◆ Source information
BEGIN
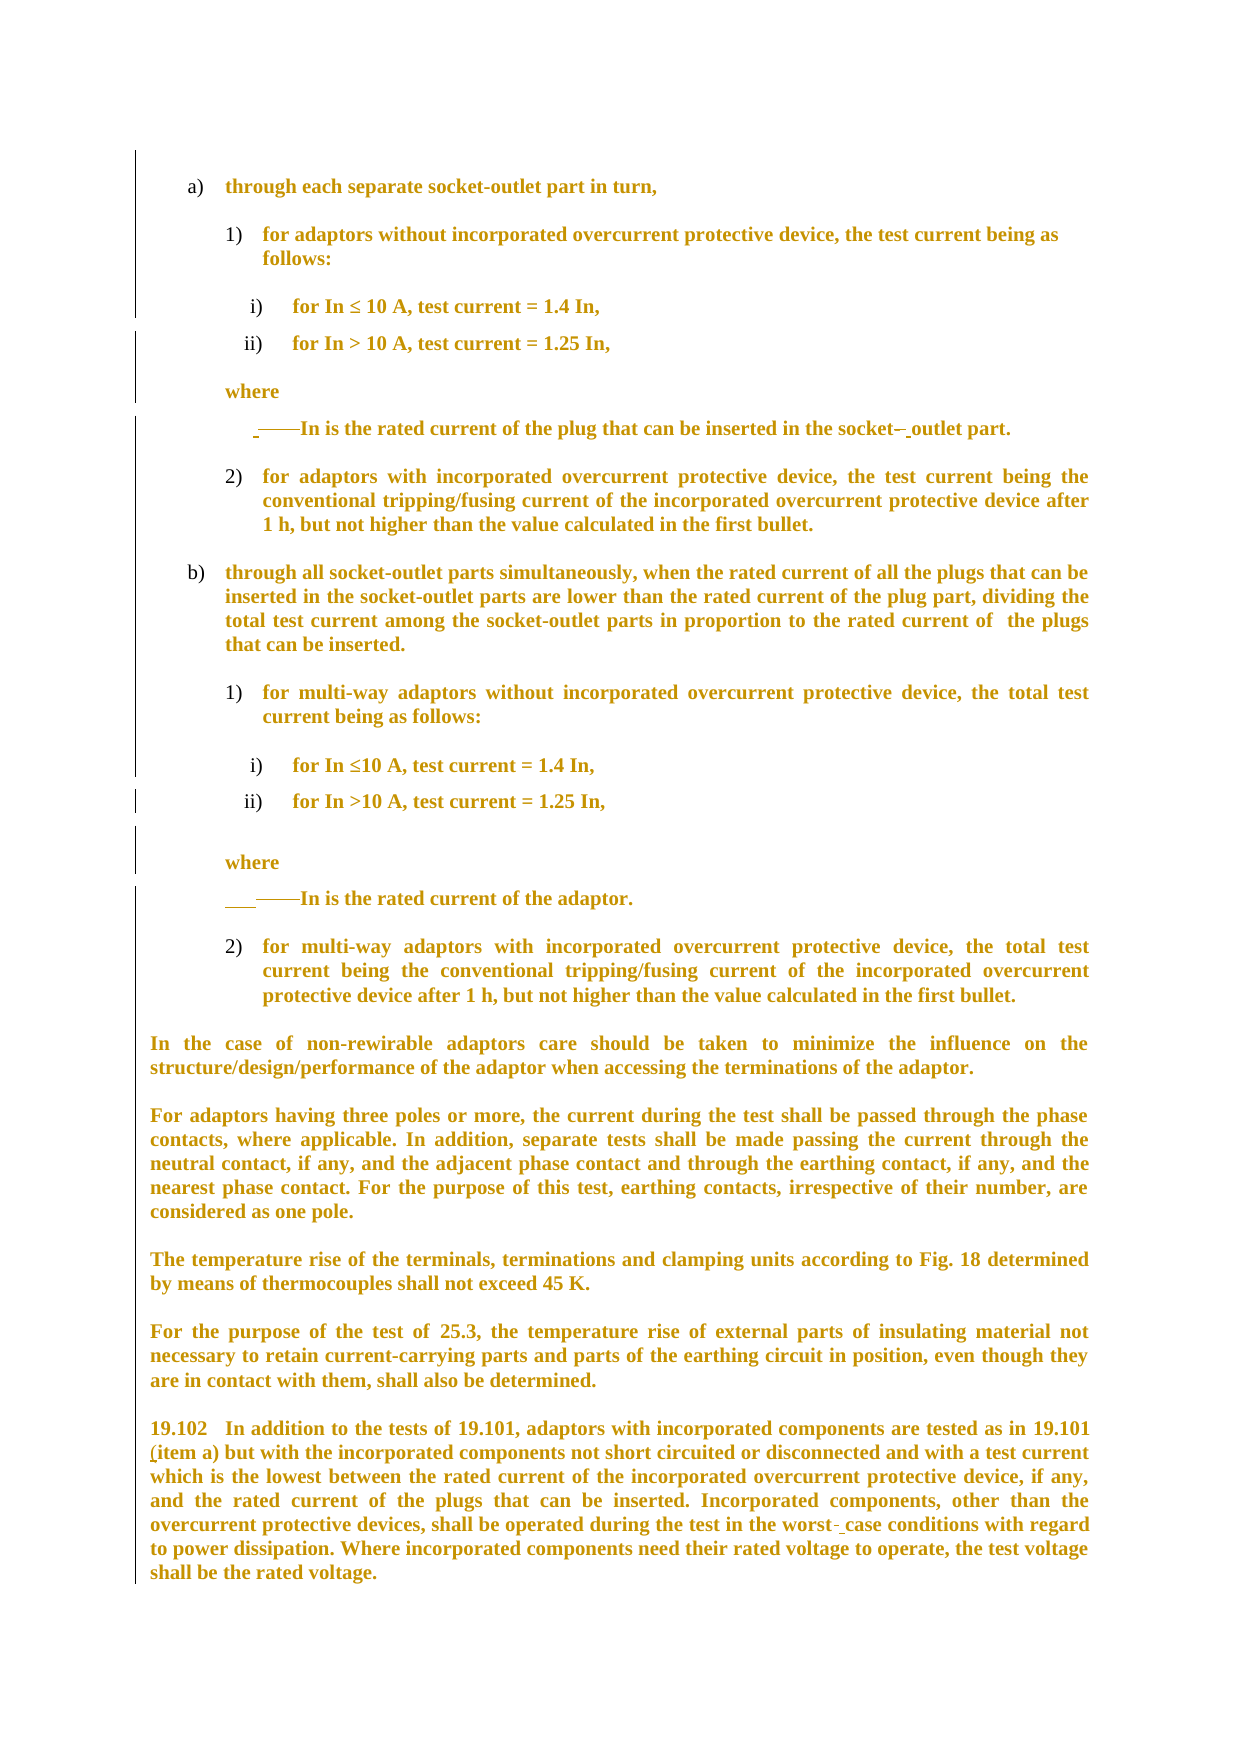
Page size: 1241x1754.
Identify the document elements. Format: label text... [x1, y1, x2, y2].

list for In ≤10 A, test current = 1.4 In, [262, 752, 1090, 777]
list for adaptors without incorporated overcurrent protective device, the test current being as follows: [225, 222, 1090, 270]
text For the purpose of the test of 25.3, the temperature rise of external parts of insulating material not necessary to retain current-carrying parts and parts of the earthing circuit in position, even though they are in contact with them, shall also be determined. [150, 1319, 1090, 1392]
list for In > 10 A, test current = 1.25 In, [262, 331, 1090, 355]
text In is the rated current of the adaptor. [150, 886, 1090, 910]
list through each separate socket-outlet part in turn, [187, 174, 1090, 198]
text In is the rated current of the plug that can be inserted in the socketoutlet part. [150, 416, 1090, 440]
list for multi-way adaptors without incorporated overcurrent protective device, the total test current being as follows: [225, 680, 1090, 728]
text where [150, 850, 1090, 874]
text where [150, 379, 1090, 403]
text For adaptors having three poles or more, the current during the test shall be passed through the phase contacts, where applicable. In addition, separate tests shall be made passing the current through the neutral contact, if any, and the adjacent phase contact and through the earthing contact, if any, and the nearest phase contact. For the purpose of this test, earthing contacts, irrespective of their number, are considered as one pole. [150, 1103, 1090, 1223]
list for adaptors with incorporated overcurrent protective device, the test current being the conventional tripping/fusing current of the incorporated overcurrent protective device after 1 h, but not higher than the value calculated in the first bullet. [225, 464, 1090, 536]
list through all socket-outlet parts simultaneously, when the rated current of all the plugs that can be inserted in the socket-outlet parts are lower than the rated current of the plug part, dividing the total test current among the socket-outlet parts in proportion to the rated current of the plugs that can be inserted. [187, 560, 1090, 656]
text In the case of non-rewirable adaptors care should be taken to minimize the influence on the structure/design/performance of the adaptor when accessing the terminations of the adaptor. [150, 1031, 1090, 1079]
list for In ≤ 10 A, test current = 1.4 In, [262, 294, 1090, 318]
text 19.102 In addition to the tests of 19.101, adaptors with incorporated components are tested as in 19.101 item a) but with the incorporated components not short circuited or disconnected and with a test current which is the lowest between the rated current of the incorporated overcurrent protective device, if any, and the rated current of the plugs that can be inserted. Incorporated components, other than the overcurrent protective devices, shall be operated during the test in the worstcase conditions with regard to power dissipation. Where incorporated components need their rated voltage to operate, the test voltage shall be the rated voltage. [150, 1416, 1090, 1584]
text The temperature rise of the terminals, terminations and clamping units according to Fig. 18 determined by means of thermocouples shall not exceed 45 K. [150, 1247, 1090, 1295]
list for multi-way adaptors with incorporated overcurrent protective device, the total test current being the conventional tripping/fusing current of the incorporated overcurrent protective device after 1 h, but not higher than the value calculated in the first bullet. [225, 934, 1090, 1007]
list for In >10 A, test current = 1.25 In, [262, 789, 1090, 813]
END
BEGIN
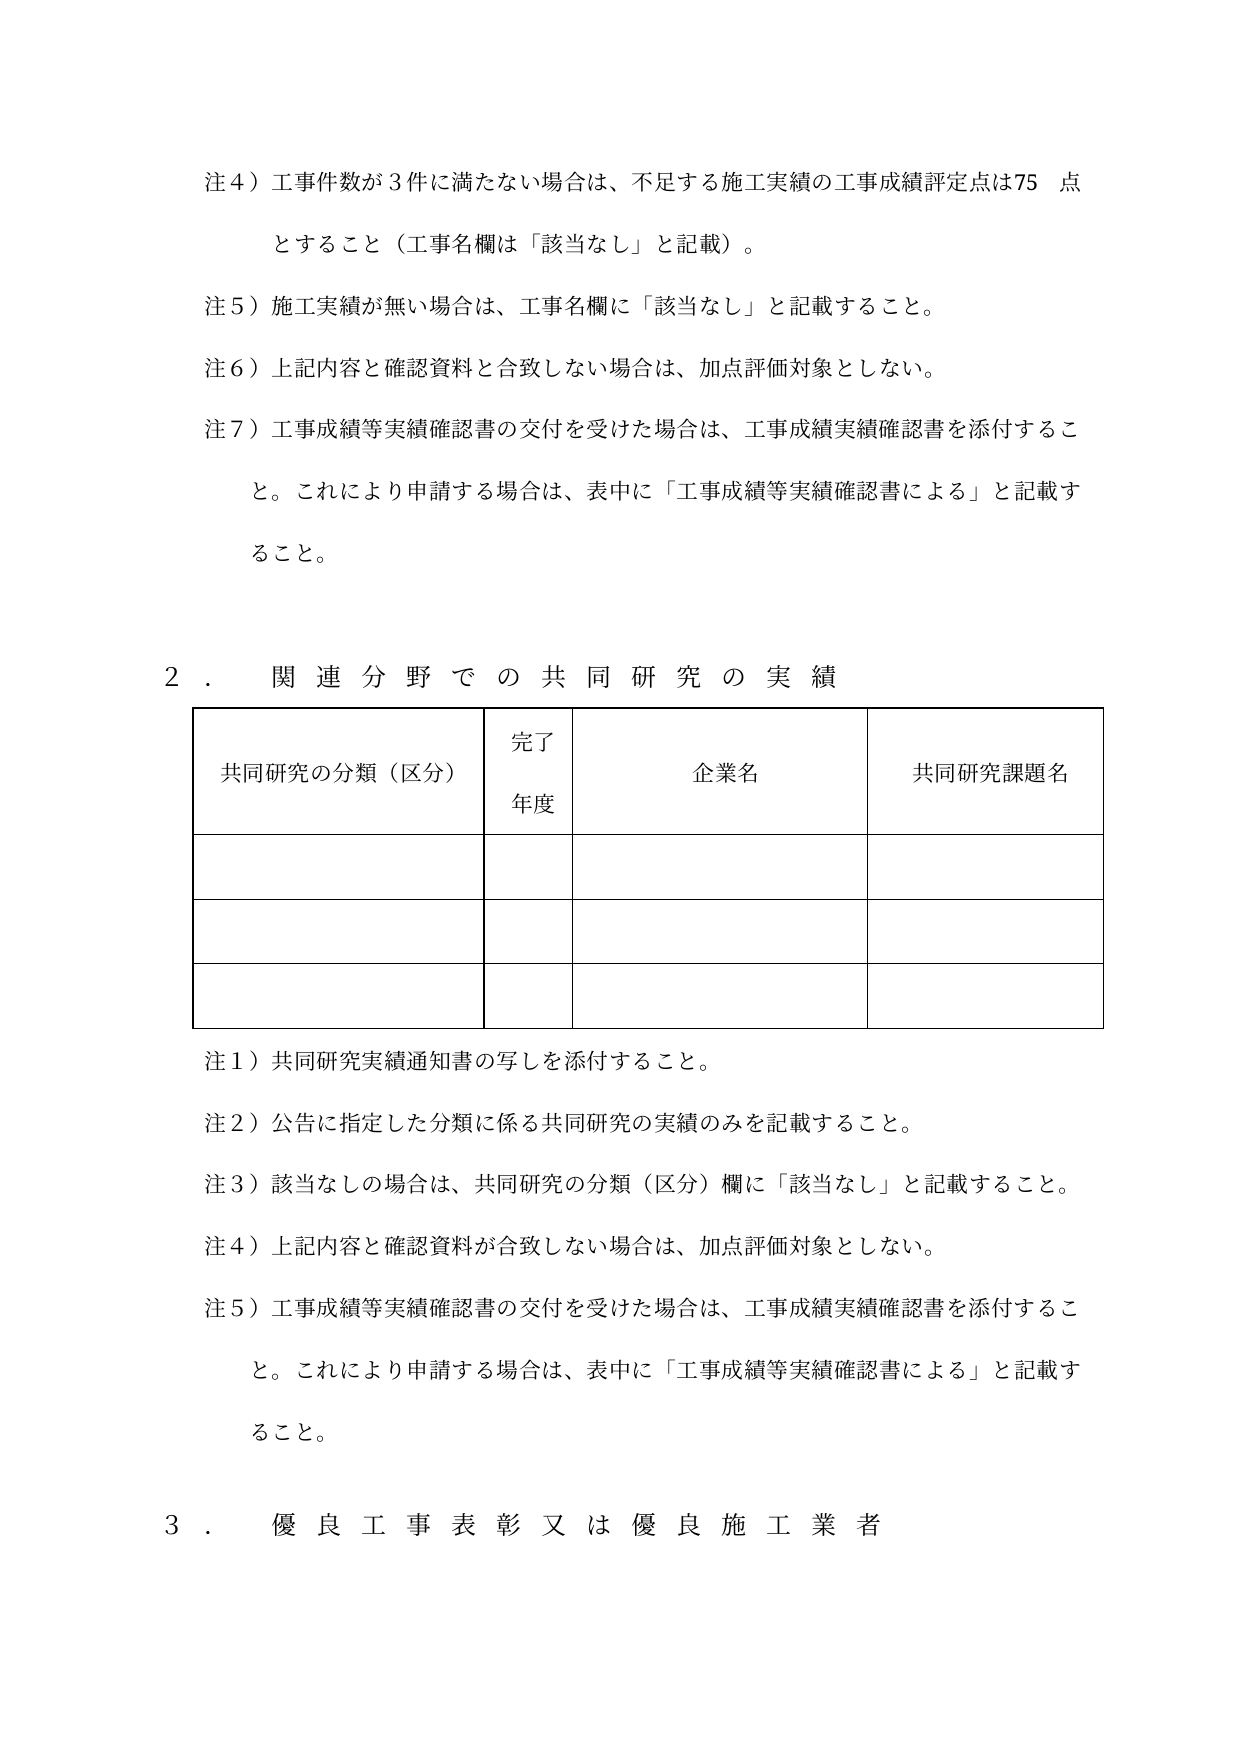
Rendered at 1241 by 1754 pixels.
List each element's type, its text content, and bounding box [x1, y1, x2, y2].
END
◆ Activity
Your task is to restate, word for word, only those lines above that fall between the line holding "Rendered at 1241 by 1754 pixels." and the line holding "List each element's", inclusive.

◆ Answer box
Rendered at 1241 by 1754 pixels.
List each element's type, its text content, and bounding box [x1, y1, x2, y2].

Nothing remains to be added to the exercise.